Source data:
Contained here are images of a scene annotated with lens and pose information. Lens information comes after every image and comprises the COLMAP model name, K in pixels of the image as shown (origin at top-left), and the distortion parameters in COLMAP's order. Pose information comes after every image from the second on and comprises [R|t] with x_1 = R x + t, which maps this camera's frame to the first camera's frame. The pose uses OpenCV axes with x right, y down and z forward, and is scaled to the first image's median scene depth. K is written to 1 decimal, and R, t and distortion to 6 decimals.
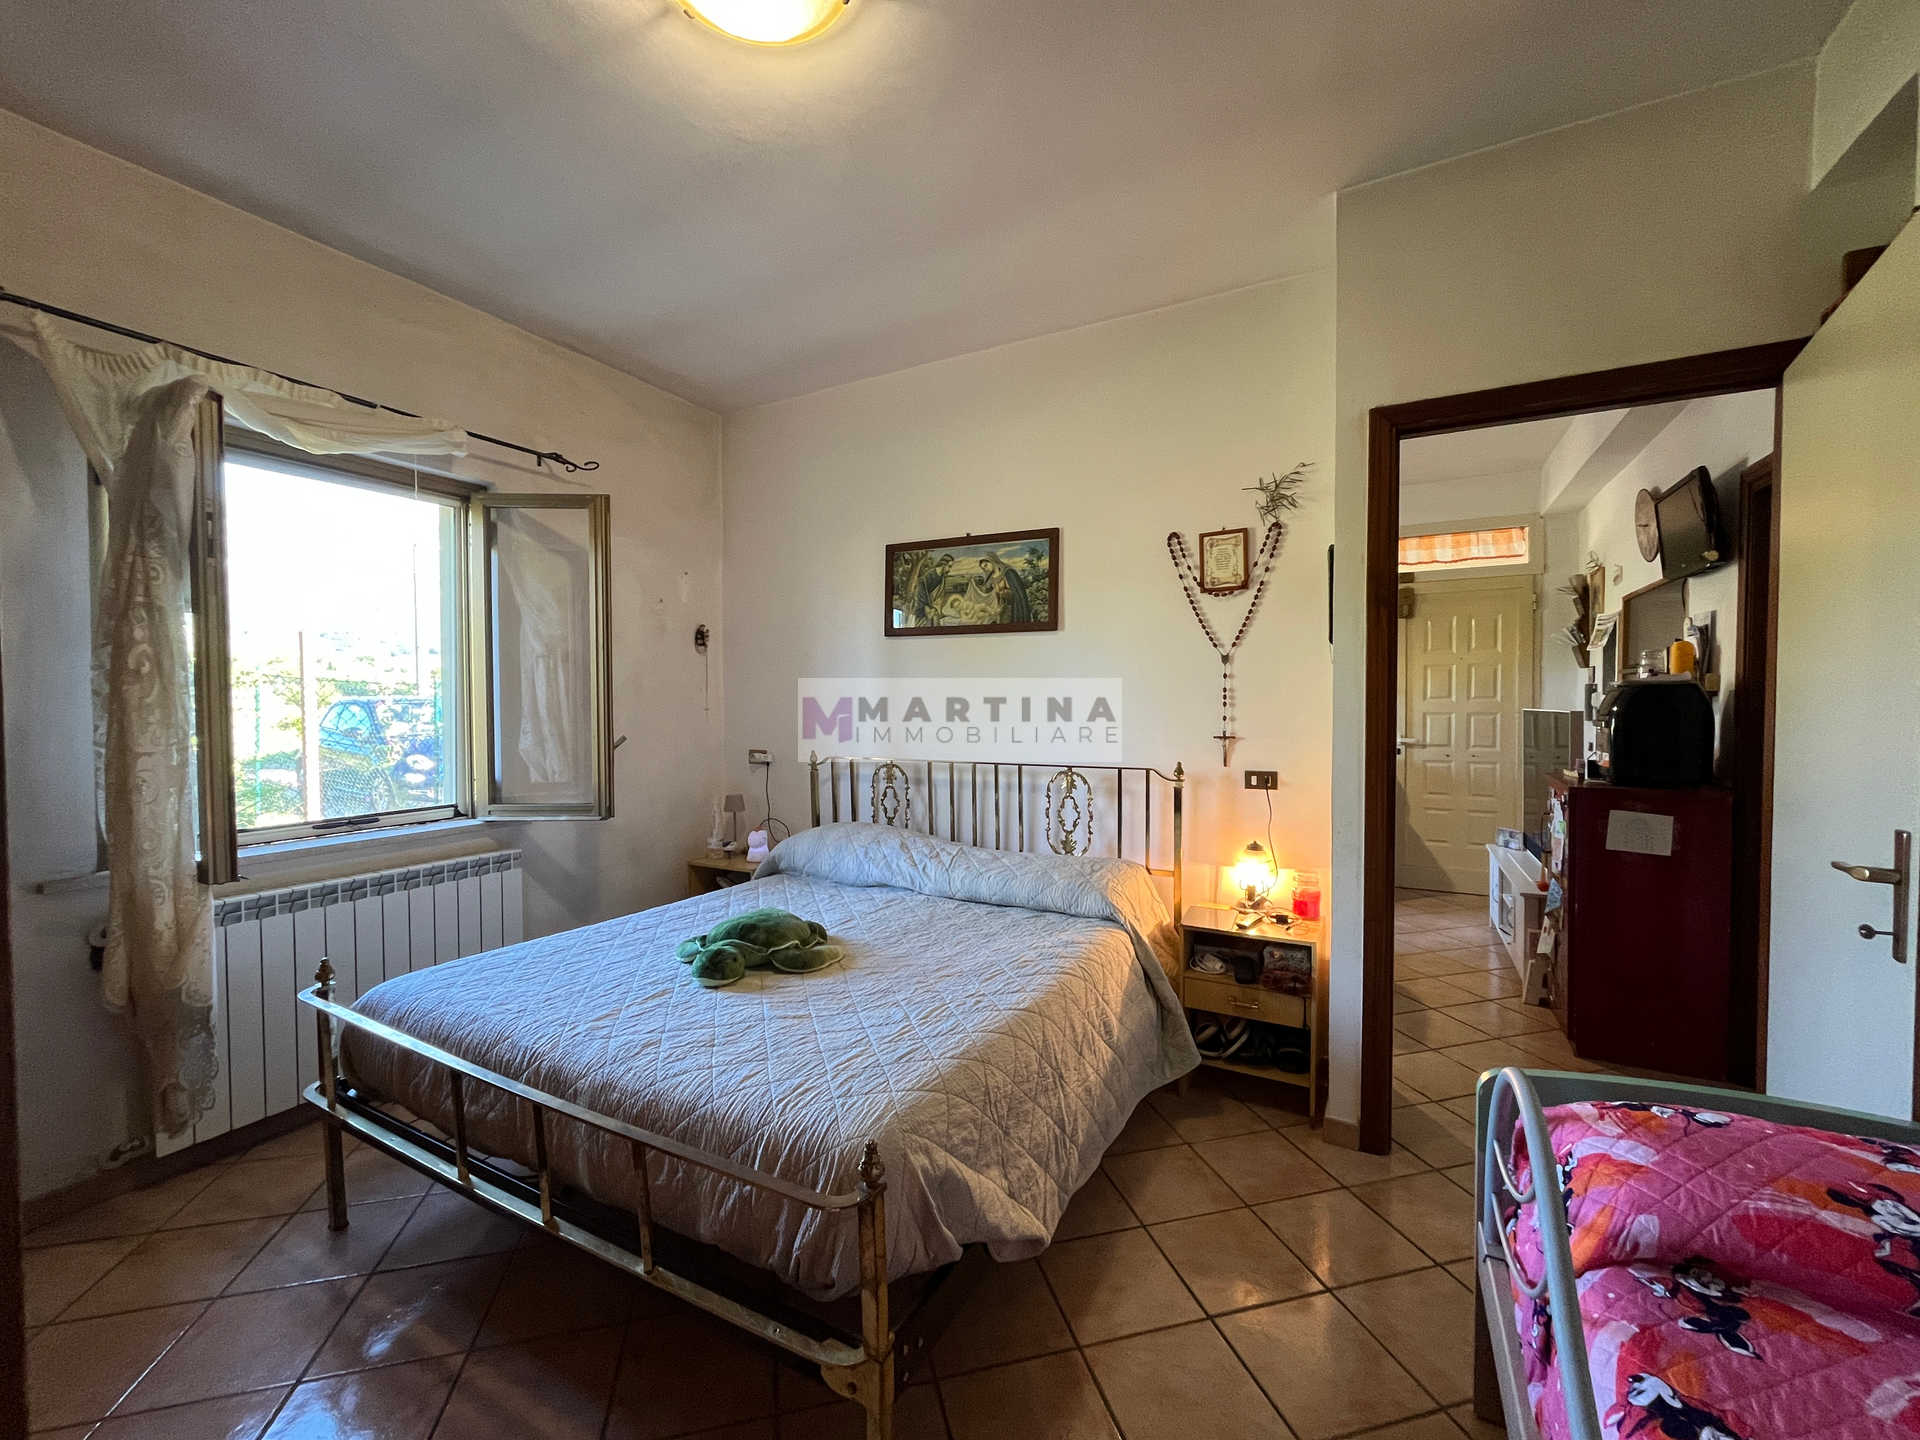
lens RADIAL K [[764.9, 0, 991.7], [0, 764.9, 728.9], [0, 0, 1]] dist [-0.000104, -0.001063]
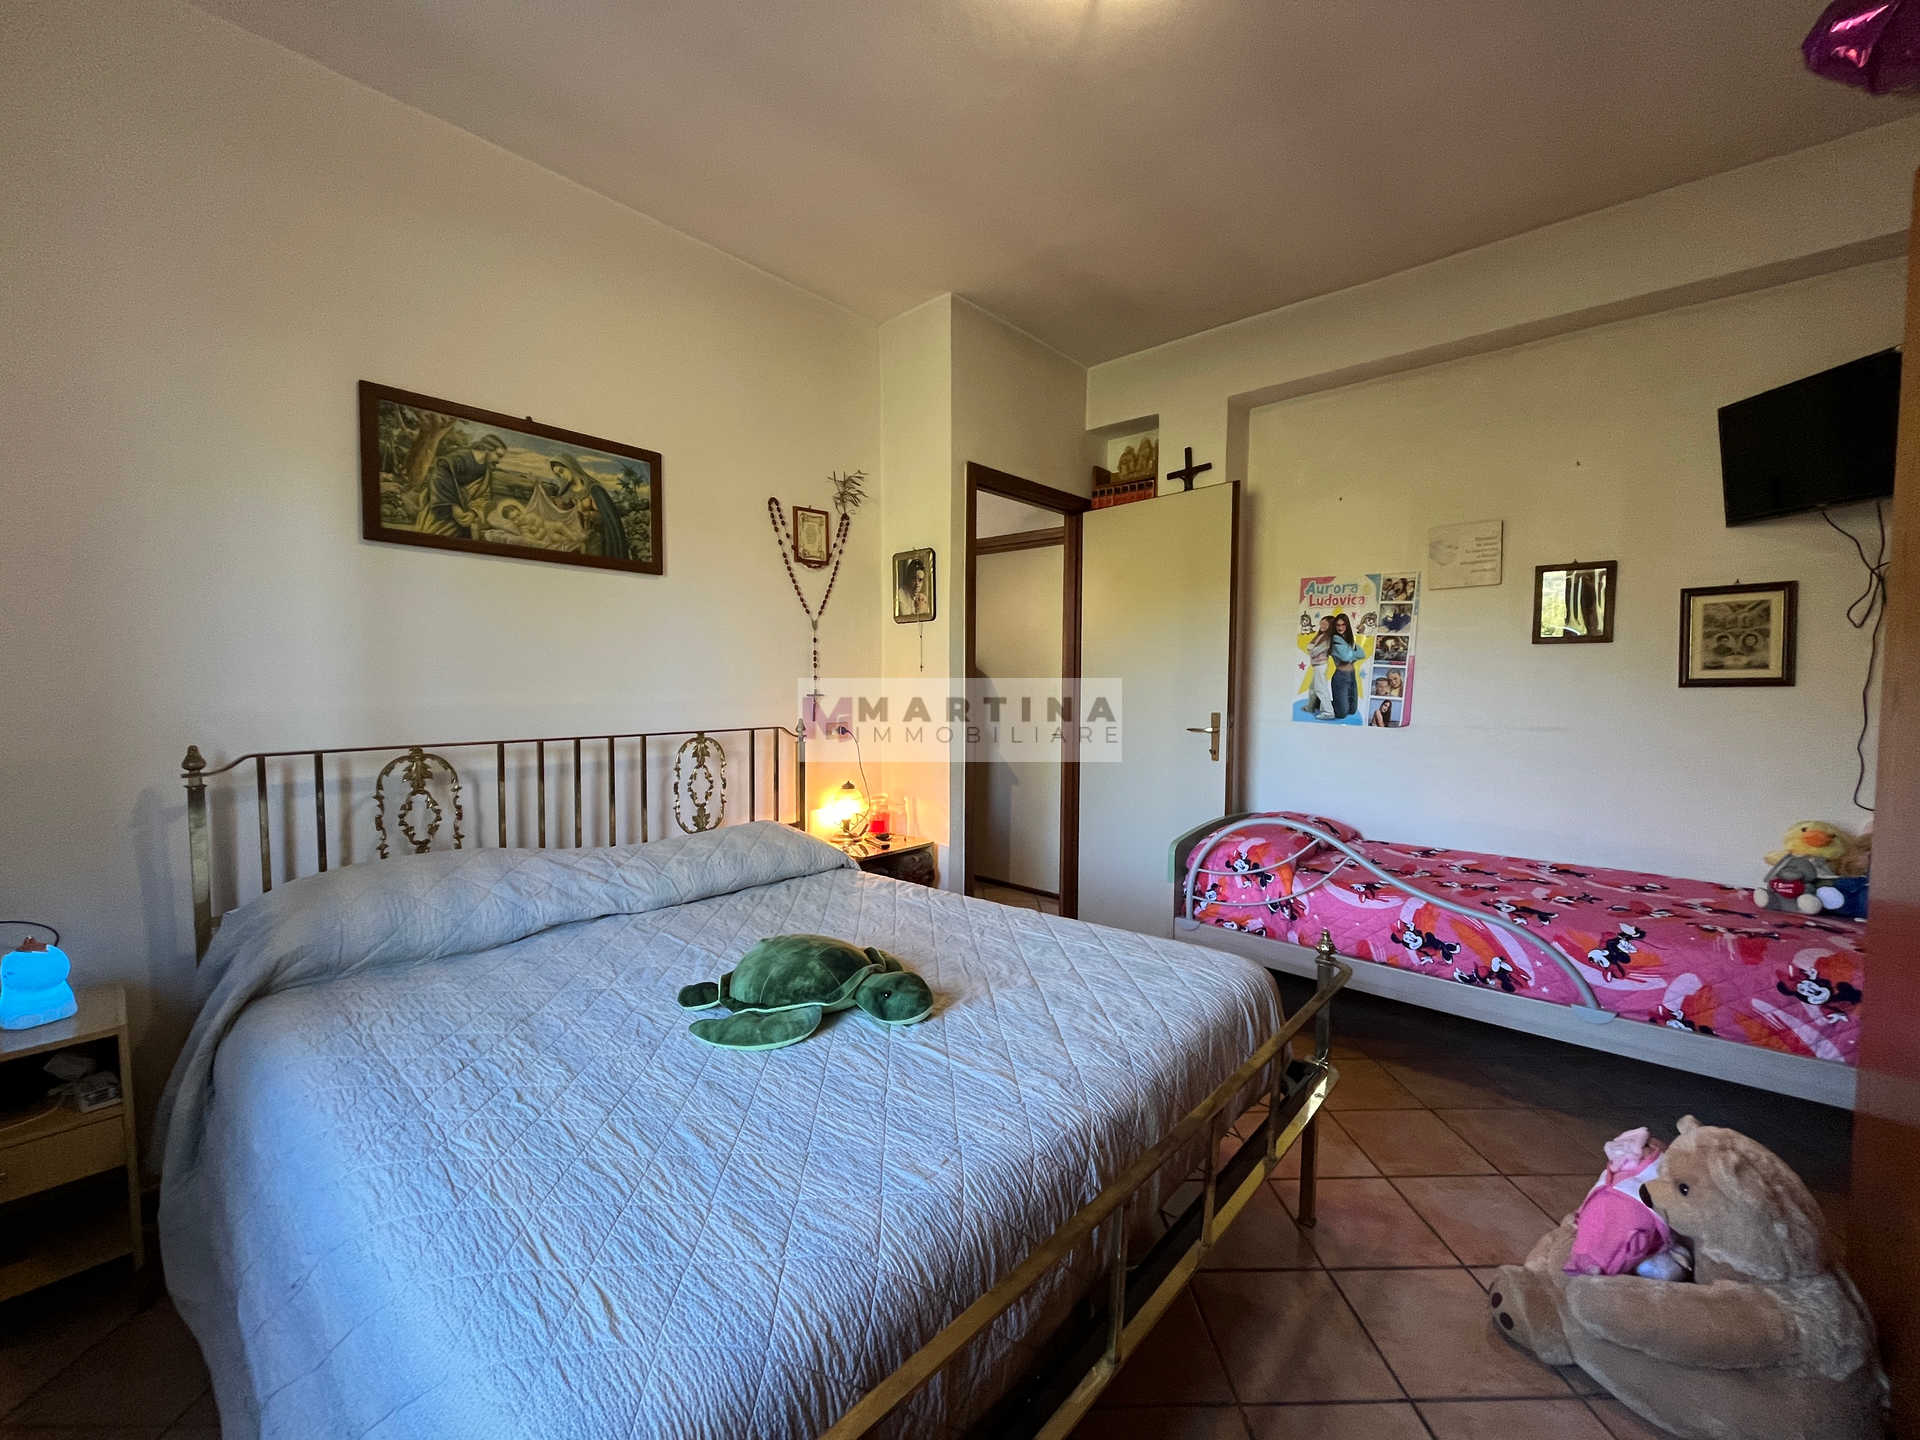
lens RADIAL K [[764.9, 0, 969.0], [0, 764.9, 715.4], [0, 0, 1]] dist [-0.000104, -0.001063]
pose [[0.248785, -0.047343, 0.967401, -0.660922], [0.019230, 0.998849, 0.043937, -0.003334], [-0.968368, 0.007672, 0.249409, 0.455350]]
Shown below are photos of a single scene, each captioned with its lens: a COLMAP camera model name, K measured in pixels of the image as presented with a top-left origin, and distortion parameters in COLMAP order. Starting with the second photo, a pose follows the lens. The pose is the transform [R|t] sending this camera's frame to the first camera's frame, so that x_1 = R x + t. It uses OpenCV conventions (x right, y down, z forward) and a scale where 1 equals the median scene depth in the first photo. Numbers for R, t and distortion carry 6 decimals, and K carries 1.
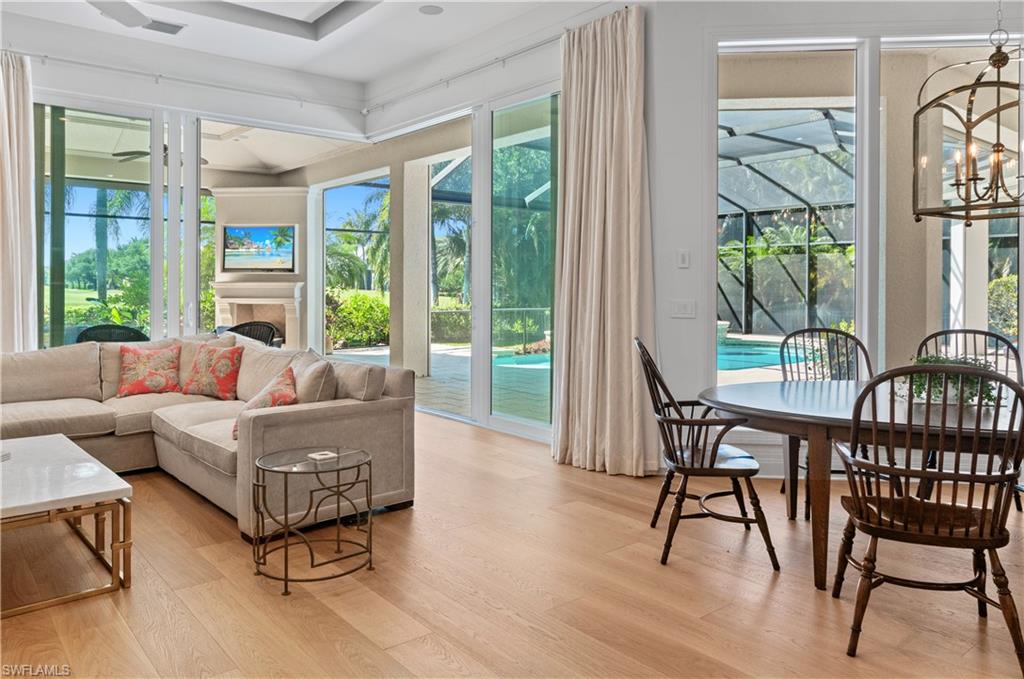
lens RADIAL K [[714.8, 0, 513.4], [0, 714.8, 303.1], [0, 0, 1]] dist [0.000452, -0.000215]
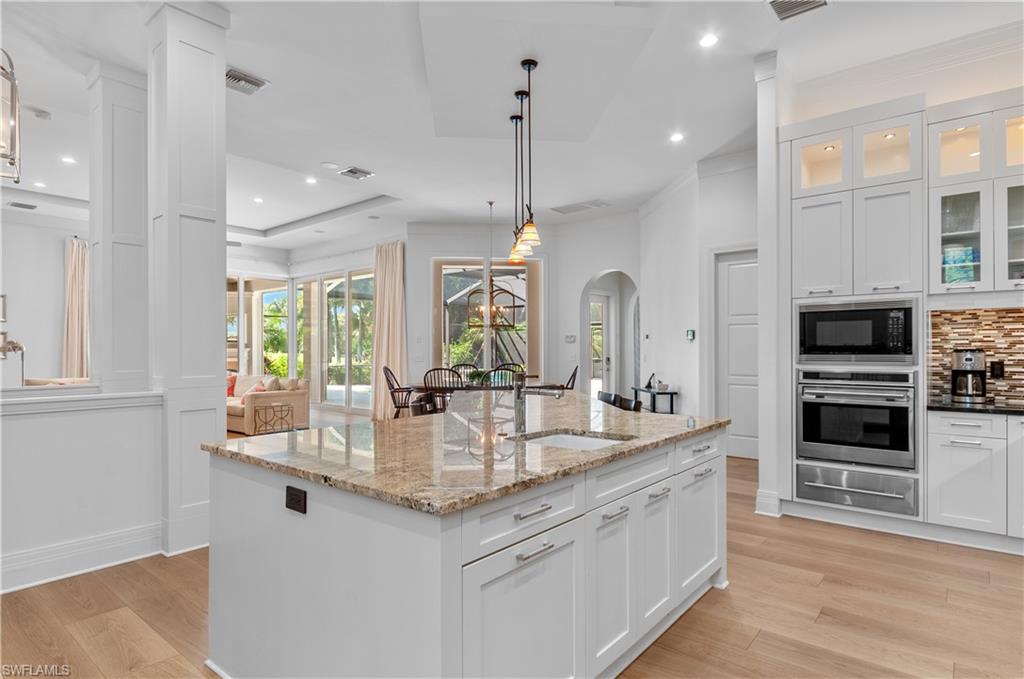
lens RADIAL K [[560.0, 0, 509.1], [0, 560.0, 350.5], [0, 0, 1]] dist [0.019437, 0.000229]
pose [[0.985253, -0.007476, 0.170941, 0.133649], [0.011323, 0.999704, -0.021538, 0.018634], [-0.170730, 0.023156, 0.985046, -0.676019]]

What the exercise asks: Repeat word for word the lines beginning at the one with "Shown below are" and ending at the final line of the records above, both included, and no others. Leave the pictures out.

Task answer:
Shown below are photos of a single scene, each captioned with its lens: a COLMAP camera model name, K measured in pixels of the image as presented with a top-left origin, and distortion parameters in COLMAP order. Starting with the second photo, a pose follows the lens. The pose is the transform [R|t] sending this camera's frame to the first camera's frame, so that x_1 = R x + t. It uses OpenCV conventions (x right, y down, z forward) and a scale where 1 equals the median scene depth in the first photo. Numbers for R, t and distortion carry 6 decimals, and K carries 1.
lens RADIAL K [[714.8, 0, 513.4], [0, 714.8, 303.1], [0, 0, 1]] dist [0.000452, -0.000215]
lens RADIAL K [[560.0, 0, 509.1], [0, 560.0, 350.5], [0, 0, 1]] dist [0.019437, 0.000229]
pose [[0.985253, -0.007476, 0.170941, 0.133649], [0.011323, 0.999704, -0.021538, 0.018634], [-0.170730, 0.023156, 0.985046, -0.676019]]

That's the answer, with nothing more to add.